Zeitgeist Video 2003


Everyone has a friend who constantly complains about life, and after a while, you just want to shake him and shout, "Well maybe you can do it better." This is how it feels watching The Corporation. It's an extremely well-executed, edited documentary and the complaining friend within it is scarily effective and difficult to counter.

After finishing the film, you won't know whether to jet out the door with a makeshift picket sign like it's the new '60s, or crawl under your covers from Target and cower in the dark with a flashlight your mom unknowingly bought at Wal-Mart via China.

This doc is nothing short of terrifying, so impressively epic in scope you feel like an insect with pointless feelings, like Antz . But The Corporation is still similar to many activist-minded documentaries (not to mention books and editorials) as it leaves behind an unsolved mystery mountain of questions and answers.

This film is out to more-than-define the modern corporation and everything inherently, perhaps, genetically, wrong with it. Along its analysis, various directions are followed to their dead-end tunnels - topics like chemical spills, the corporate-controlled media, and the privatization of water. As far-reaching as it is powerful, it should be impossible for anyone with a soul to feel completely assured - when it's this difficult to admit that present reality is dubiously askew you're kidding yourself.  

Through interviews with everyone from Fortune 500 CEOs to Harvard professors to Michael Moore, the filmmakers build a case against corporate mind-set and the alleged global tyranny it brings to life.

The interviews are backed by a great, intense original score and are scattered with stylish reenactments and campy corporate videos, giving The Corporation a visual, Power Point-gone-personable feel and smooth pace.

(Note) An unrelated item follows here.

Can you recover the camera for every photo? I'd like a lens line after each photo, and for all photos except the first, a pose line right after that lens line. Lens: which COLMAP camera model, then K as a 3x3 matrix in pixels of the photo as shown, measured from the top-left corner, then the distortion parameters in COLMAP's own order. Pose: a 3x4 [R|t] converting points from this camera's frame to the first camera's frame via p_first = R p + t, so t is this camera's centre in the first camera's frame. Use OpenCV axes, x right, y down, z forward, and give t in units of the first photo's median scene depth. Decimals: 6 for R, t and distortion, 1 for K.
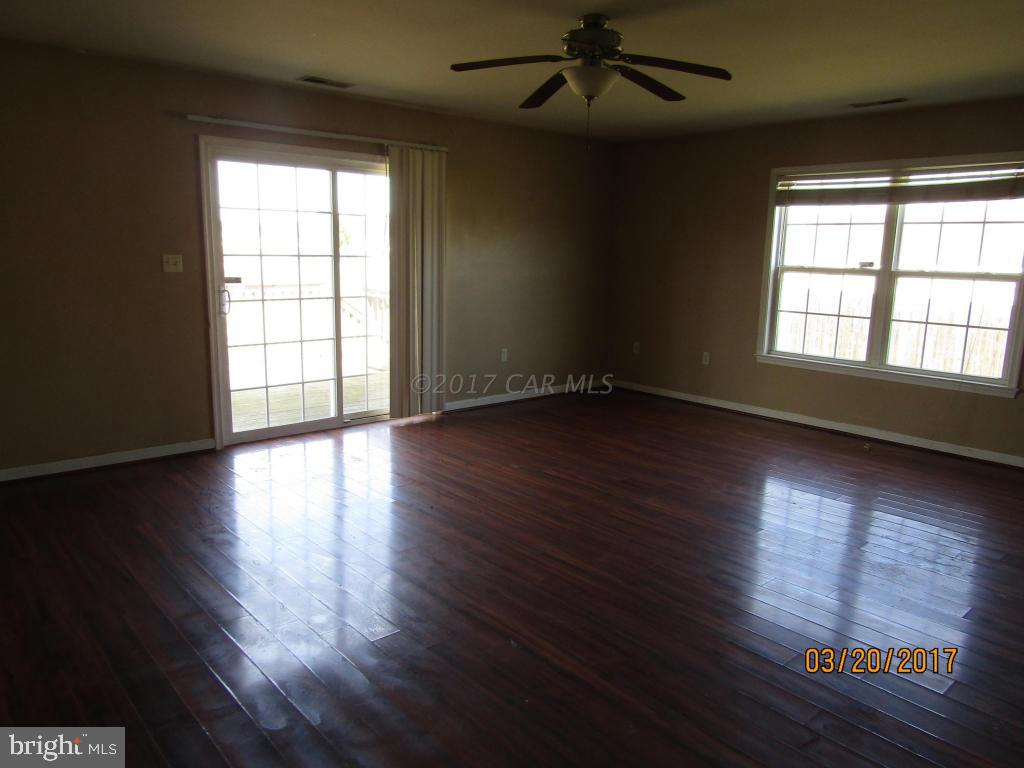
lens RADIAL K [[722.2, 0, 511.5], [0, 722.2, 385.0], [0, 0, 1]] dist [0.009388, 0.000501]
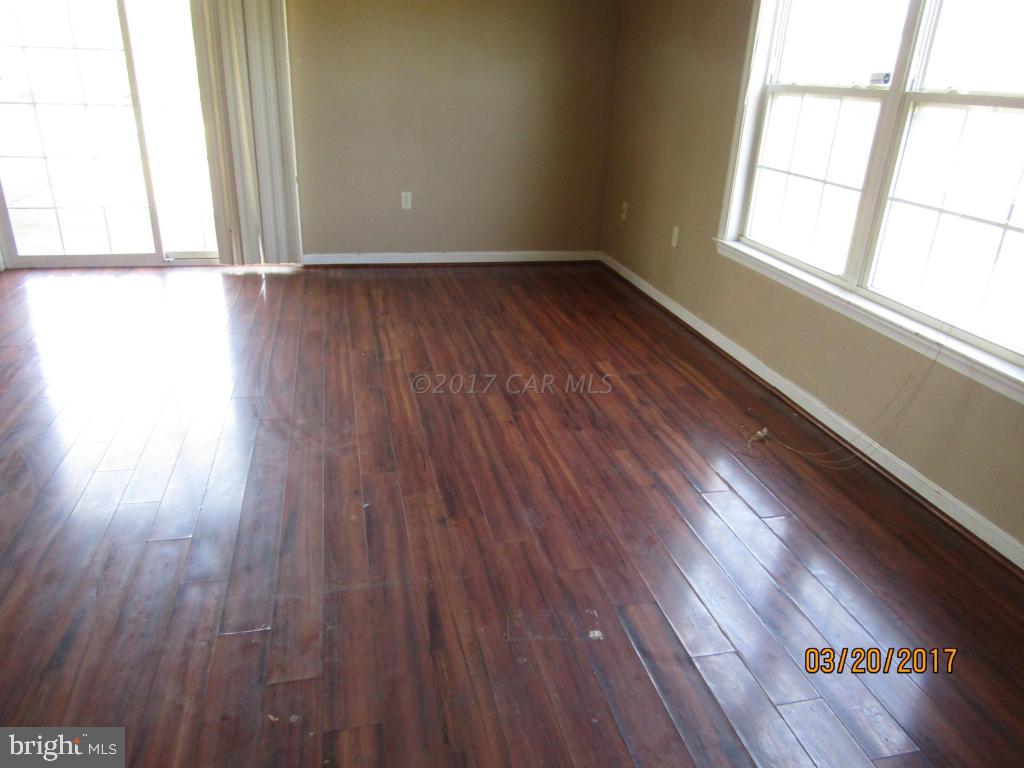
lens RADIAL K [[722.2, 0, 511.2], [0, 722.2, 381.7], [0, 0, 1]] dist [0.009388, 0.000501]
pose [[0.875055, 0.205925, -0.438034, 0.516700], [-0.110568, 0.966099, 0.233295, -0.053756], [0.471226, -0.155714, 0.868159, 0.415647]]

Weighing in at almost two and a half hours, the film is interesting, fresh and coldly molded in the exact mathematical anxiety formulas found in the minds of amusement-park architects and privatized psychiatrists.

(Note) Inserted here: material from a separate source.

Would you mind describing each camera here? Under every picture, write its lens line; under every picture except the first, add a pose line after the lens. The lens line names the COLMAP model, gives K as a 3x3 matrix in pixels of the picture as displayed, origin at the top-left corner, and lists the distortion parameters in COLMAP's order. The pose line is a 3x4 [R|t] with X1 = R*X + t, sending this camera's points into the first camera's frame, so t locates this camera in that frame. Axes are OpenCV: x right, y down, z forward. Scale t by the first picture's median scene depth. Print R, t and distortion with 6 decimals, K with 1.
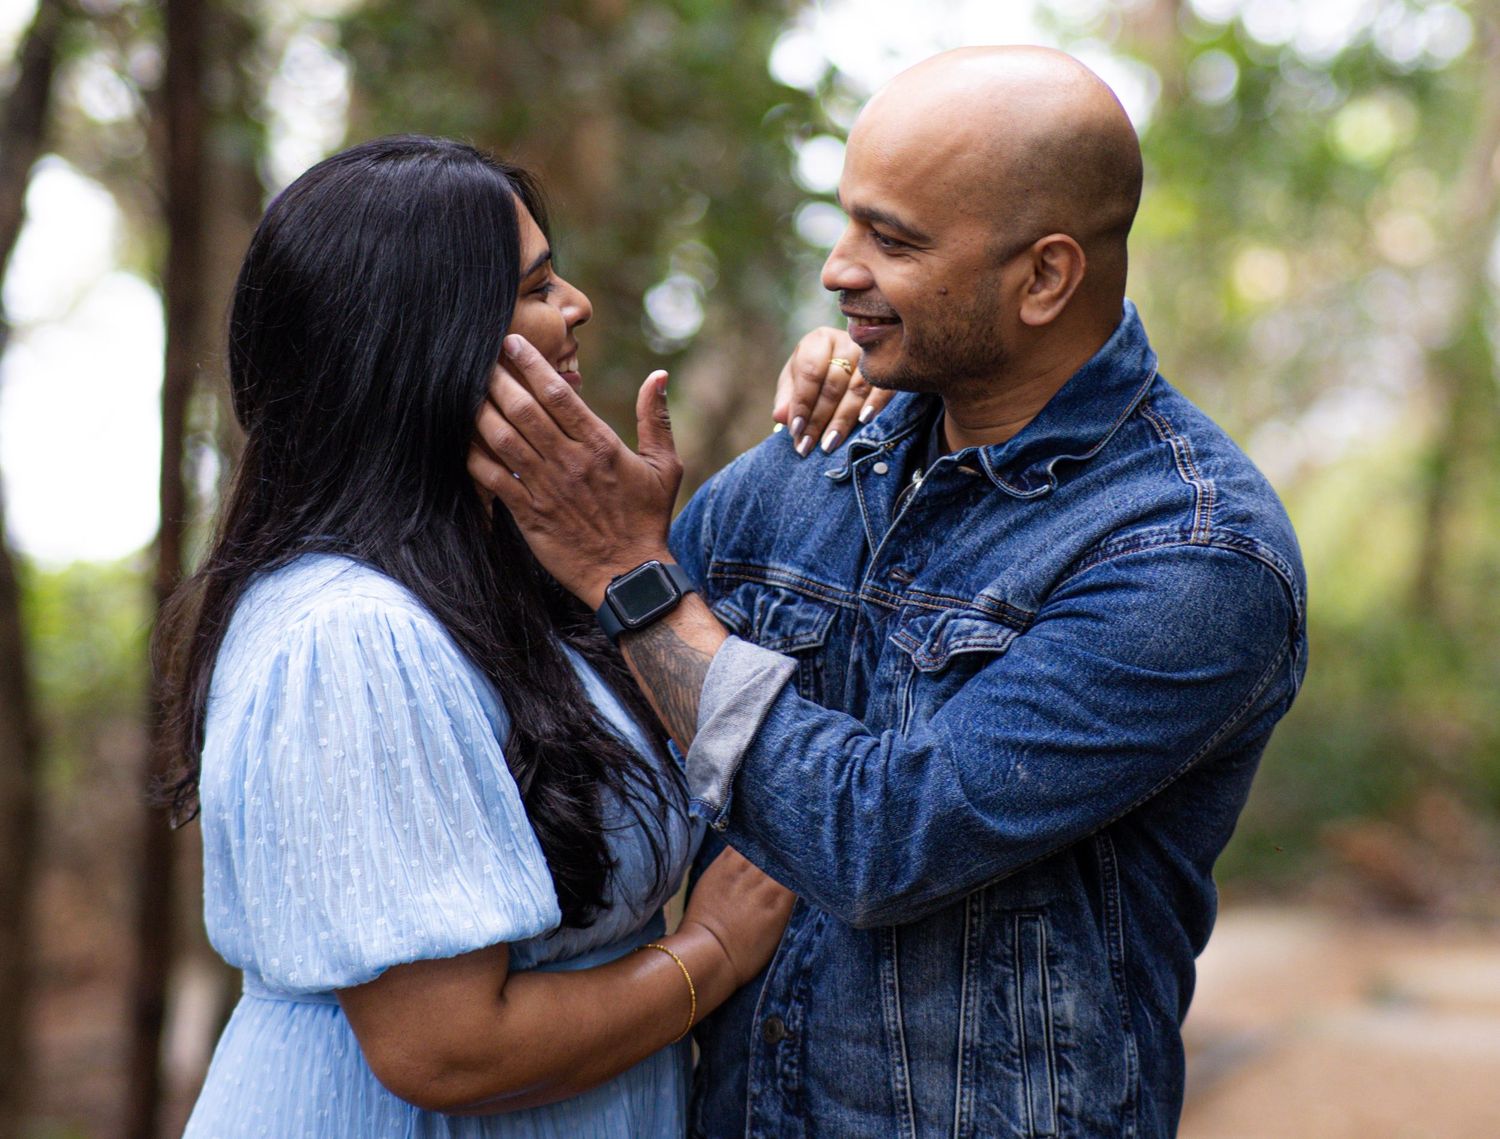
lens RADIAL K [[3753.0, 0, 751.4], [0, 3753.0, 564.7], [0, 0, 1]] dist [0.099764, 0.000000]
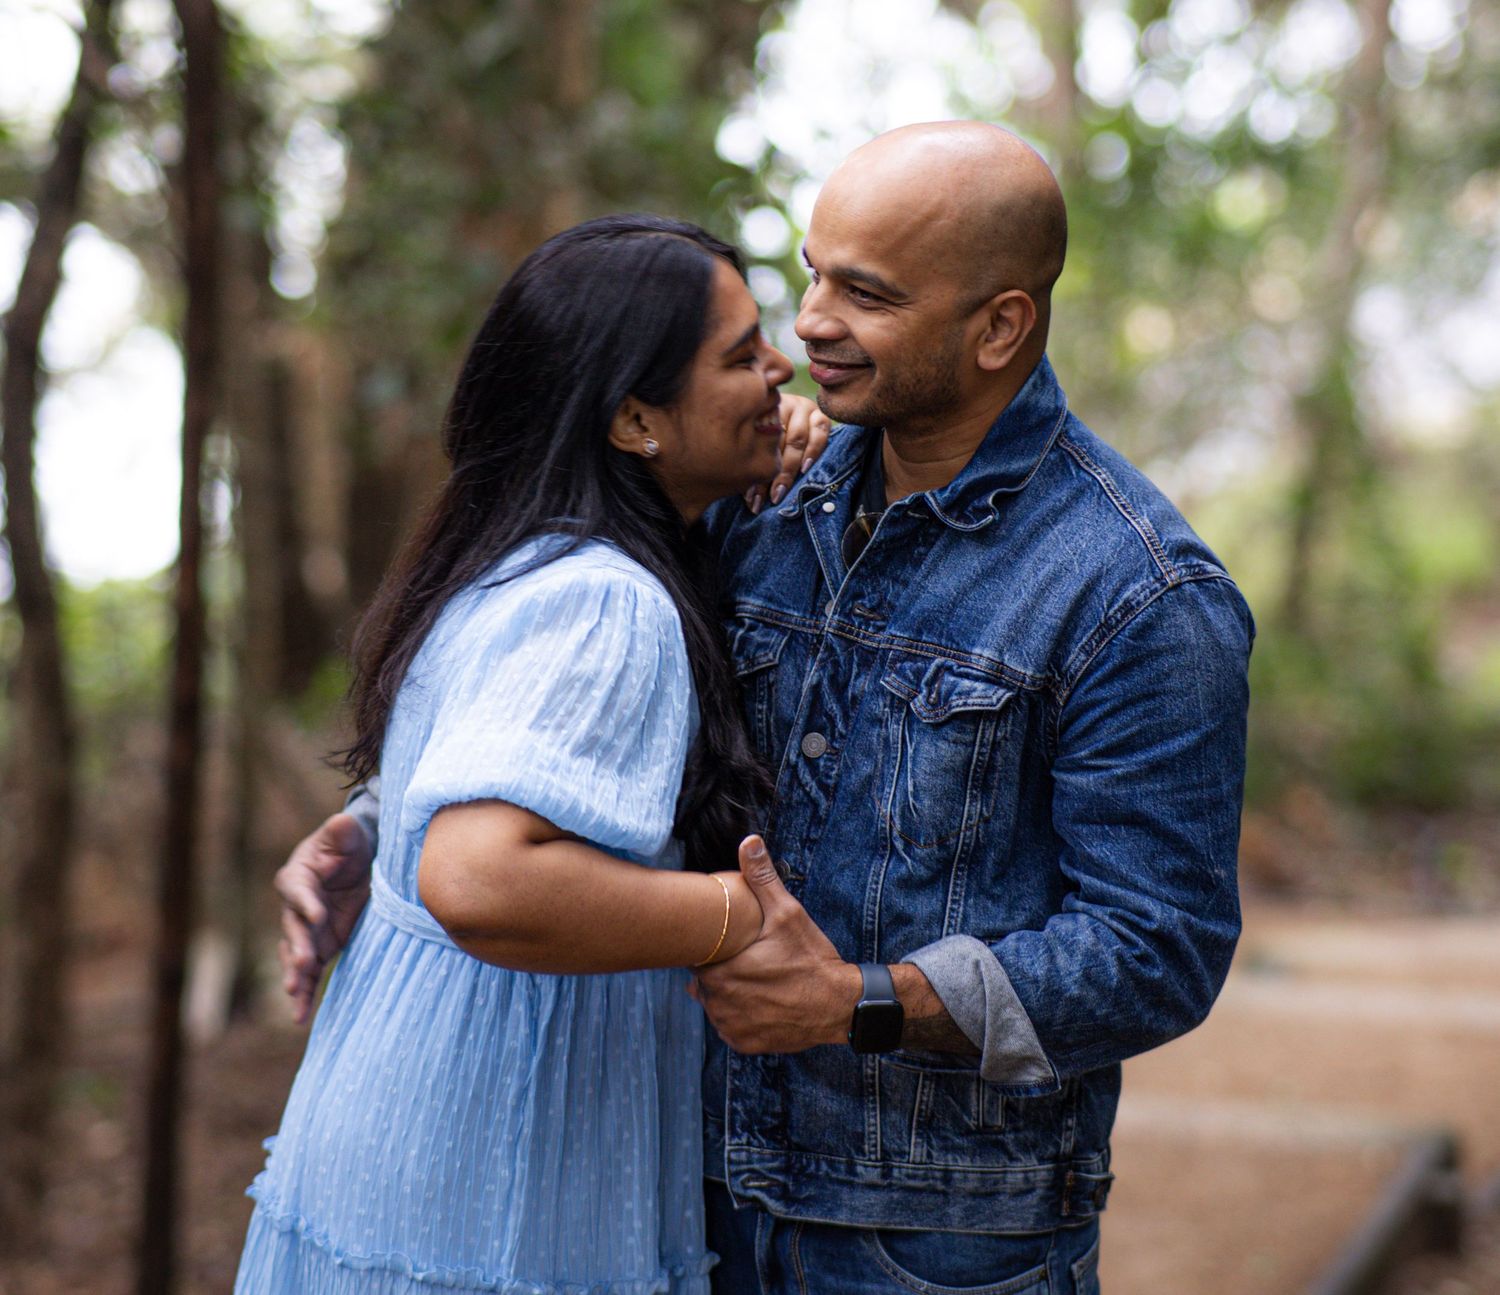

From an entertainment standpoint, even people who aren't willing to invest thought will chill and listen, and for those who are willing, The Corporation is mentally and emotionally devastating.

Whether it's footage of Third World (a term this film destroys into one foreboding singularity) sweatshops or pesticide-mutated animals, the film never backs down or eases up. Yet, unlike a top-notch expose by Eric Schlosser like Reefer Madness , where answers aren't stillborn and you can simply think-twice about McDonald's or compromise with the mainstream infiltration of pornography, this work is almost nihilistic, failing to provide solutions that level up to one-tenth of the multitude of the problem it presents: Our Foundation is simply Self-Serving and Caput.

A tacked-on epilogue and its list of helpful websites (websites!) does little to give us hope at the end: we are doomed. An upcoming part-non-fiction-part-pre-cog book called The Long Emergency by James Howard Kuntsler seems to trade similarities in view, but apparently concludes that while humans will positively bounce a couple of rungs down the ladder of self-importance in the next few decades, the Earth is hardly our "but he loves me" bitch.  

The Corporation 's cool propaganda panic is instigated not from tackling global or even national issues, but by well-thought acupuncture, tapping many local, immediate problems consecutively; for instance, the potentially cancer-causing bacteria having a party in Florida's steroid-induced milk supply (which as you know, caused a local media uproar, and that goes back to corporate-controlled media et al.).

Despite being apologetically one-sided and offering one answer (called redemption), The Corporation is not preachy, and unfortunately, most likely ahead of its time.

Take your Zoloft and Klonopin, it's one of the most depressing movies to come along in quite a while and also one of the most important. We're in for quite a ride and the tickets have long been purchased in bulk.